Her husband, sister-in-law Jade Kelly, and two friends, met through the Fleet Feet training program, Laura Post and Alexa Pazniokas, will help her in the ING Hartford Marathon relay.

She’ll be running the last leg — 5.7 miles. Schmitt says she’s ready and confident she can do it. Just this past Saturday, she ran six and a half miles through the streets of Middletown in preparation.

The ING Hartford Marathon's Elite Inspiration Team was created to recognize the many inspiring personalities and personal stories of people who have overcome obstacles and hardships or who have made an impact on the community around them.

Also among the 10 honorees is Sarah Claffey, Middletown’s Macdonough School fourth-grade teacher.
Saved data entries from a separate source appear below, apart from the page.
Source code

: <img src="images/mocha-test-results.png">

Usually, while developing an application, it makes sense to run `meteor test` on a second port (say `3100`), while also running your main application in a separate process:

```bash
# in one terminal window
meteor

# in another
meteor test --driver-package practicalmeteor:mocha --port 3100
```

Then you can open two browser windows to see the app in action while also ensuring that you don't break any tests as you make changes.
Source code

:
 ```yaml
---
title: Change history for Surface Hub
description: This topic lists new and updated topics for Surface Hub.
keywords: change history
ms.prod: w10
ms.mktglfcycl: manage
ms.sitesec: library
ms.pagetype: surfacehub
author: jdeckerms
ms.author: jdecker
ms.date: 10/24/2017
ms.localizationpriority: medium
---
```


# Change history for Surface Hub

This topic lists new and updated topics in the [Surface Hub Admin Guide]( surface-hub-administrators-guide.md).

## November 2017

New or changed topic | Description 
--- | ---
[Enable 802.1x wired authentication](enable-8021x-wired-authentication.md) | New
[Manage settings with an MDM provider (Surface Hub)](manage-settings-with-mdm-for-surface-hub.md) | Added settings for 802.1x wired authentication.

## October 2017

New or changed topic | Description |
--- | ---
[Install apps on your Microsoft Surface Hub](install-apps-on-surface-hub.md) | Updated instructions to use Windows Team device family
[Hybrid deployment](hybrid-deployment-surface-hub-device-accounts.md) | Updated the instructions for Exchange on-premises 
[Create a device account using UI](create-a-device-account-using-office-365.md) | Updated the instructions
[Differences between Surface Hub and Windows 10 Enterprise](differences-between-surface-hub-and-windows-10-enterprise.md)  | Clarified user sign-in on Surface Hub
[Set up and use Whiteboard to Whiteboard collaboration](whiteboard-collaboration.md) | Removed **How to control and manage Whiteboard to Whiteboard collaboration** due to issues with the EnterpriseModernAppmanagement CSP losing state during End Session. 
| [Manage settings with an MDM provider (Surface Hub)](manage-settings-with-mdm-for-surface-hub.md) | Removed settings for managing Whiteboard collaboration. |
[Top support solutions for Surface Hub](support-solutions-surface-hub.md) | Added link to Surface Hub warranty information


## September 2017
In 2009, Claffey ran the ING Hartford Half Marathon on a whim.

The school planned to have a few teachers run the course, picking up and dropping off students and colleagues at designated mile marks along the way. Despite having never run a road race before, Claffey completed the 13.1 mile course and along the way discovered her new passion: fitness.

She serves as a role model for her school’s community and many students, parents and teachers regularly participate in road races. Led by Claffey, Macdonough’s student running club will participate in the ING Hartford Marathon programs and will cheer her on as she completes her first marathon.

You can cheer both Schmitt and Claffey on this Saturday at the ING Hartford Marathon, Half Marathon & 5K on Oct. 13 in Bushnell Park, Hartford.